WHAT THE EXERCISE ASKS | Tally the lines in the items below that contain the string "collection", treating uppercase and lowercase letters as distinct, and give only the resulting number.

** Start MATERIAL SUPPLIED **

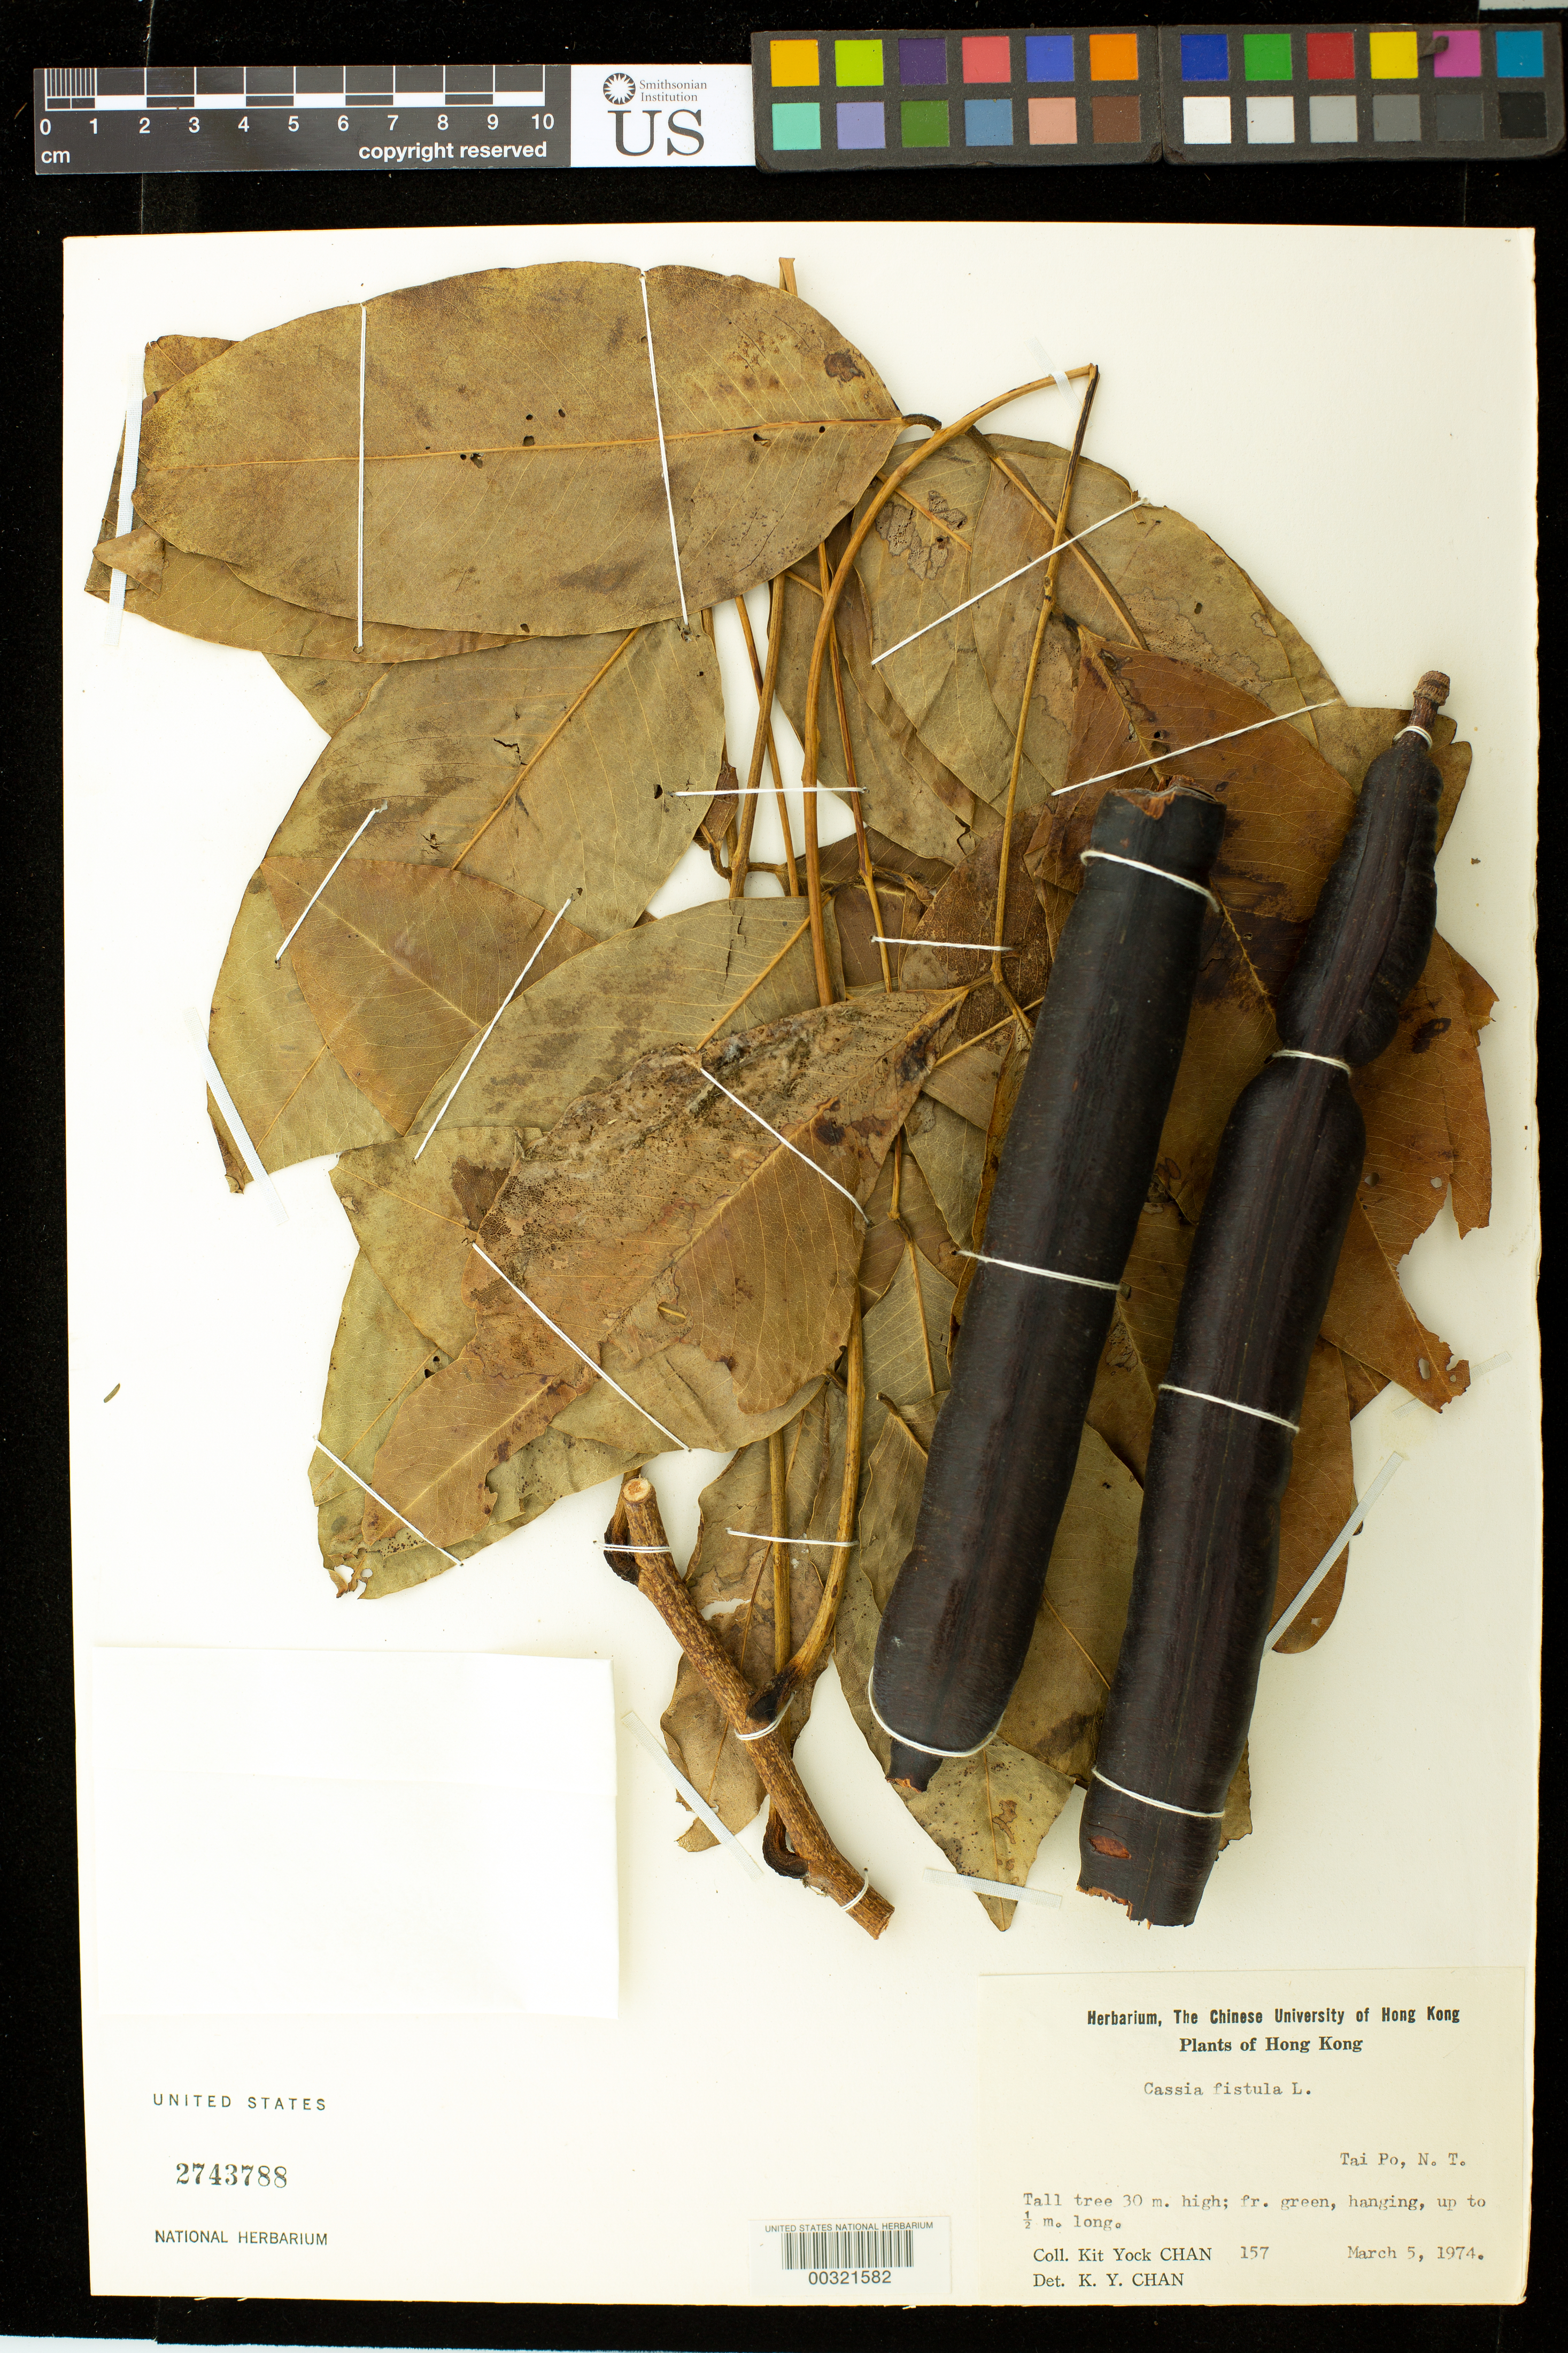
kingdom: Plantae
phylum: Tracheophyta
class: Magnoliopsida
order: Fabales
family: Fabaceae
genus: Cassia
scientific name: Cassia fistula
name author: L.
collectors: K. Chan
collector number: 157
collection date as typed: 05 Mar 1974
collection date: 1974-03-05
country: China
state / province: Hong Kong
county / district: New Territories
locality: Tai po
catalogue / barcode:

** End MATERIAL SUPPLIED **

SOLUTION TO THE PROBLEM | 2